Adapting the first half of Dune means figuring out how to show the audience everything they need to know without simply confusing or alienating them. Conveying all of the knowledge necessary was always going to be difficult. When it comes to Herbert’s work, channeling the tone is as essential as reproducing the raw text. Films are also much easier when the focus is smaller; personal battles between individuals are more accessible to empathize with than massive clashes between ideologies, political alliances, or cultures. Herbert’s work is much more interested in the latter than the former, though, and a good adaptation would need to remain faithful to that or suffer the consequences.
In the end, however, everyone involved had enough vision and understanding of the source material to pull off the impossible. The movie uses characters the same way the books did, as faces of the ideologies they represent - avatars to explain and enact them. It’s both very authentic to the source material and effective as story-telling. The movie team did a phenomenal job of making the characters relatable while also making them feel insignificant and impotent. Everything in Dune is big. The camera angles and placement very often make the object of focus look tiny compared to everything around it. The score builds on this with loud, sweeping movements. These are not tight, personal quarters. These are grand locations beyond understanding. Every character in this story is swept up in something so much larger than themselves that it is literally impossible for them to comprehend it all.
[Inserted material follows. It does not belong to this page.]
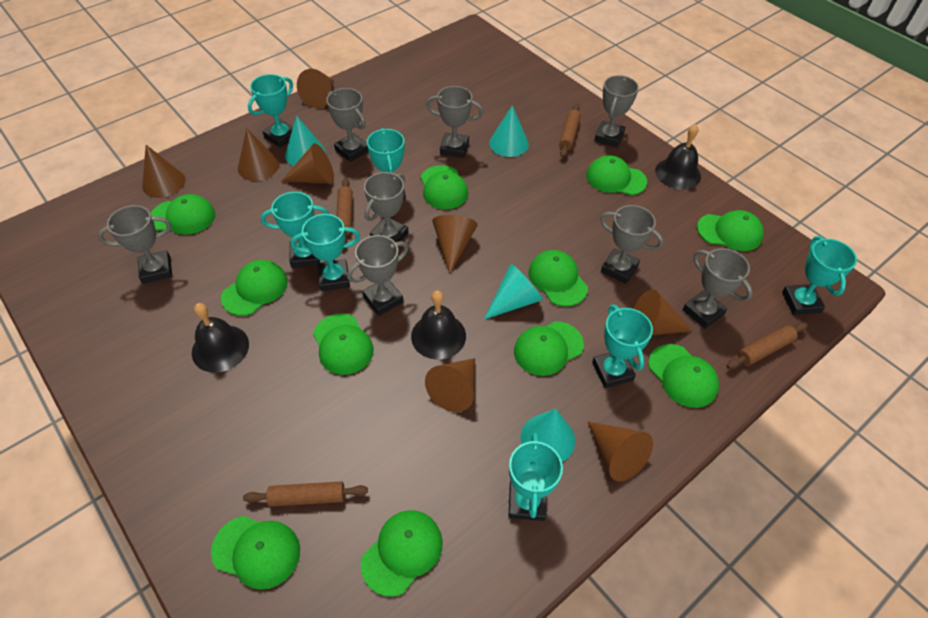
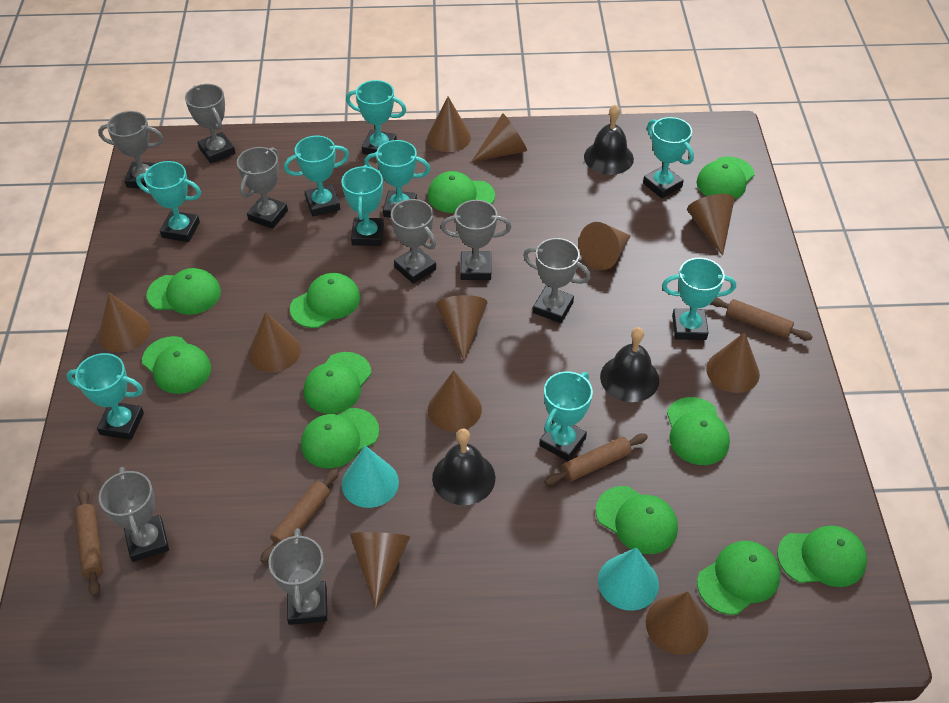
brown cone: 8 -> 11
turquoise cone: 4 -> 2
turquoise trophy: 7 -> 9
The way it is shot and scored underlines that for the audience by making them feel the same way. These features are so strikingly good that the loudest refrain among those I have spoken to who have also seen it is that even after watching it using HBO Max’s streaming option, they felt compelled to see it in a movie theater so as to get the fullest experience possible.
Unfortunately, it is still impossible to say whether Dune holds up now. What can be said is that Dune will not be a movie for everyone. No movie is, of course, but unlike a lot of what you will see both on big screens and small these days, this isn’t even trying for mass appeal. This film seeks, instead, to be authentic. It stands loudly and proudly and says, “I have something important to say to you which is meaningful to me!” but then rolls the credits. The flaw in this is that we will all have to wait for the sequel(s)* to determine if that authenticity, rawness, and the actual message come through and justify what this film did. In the end, this may be a film that necessitates multiple viewings to squeeze every drop of goodness from it, but I can’t honestly recommend it until the sequel comes out. It is, by no means, a self-contained story.
Still, it makes a heck of a good first impression.
*The first sequel, which should tell the remainder of the original book, has already been greenlit. The rumor is that this should eventually be a trilogy, with the third movie telling the story of the second book, Dune: Messiah.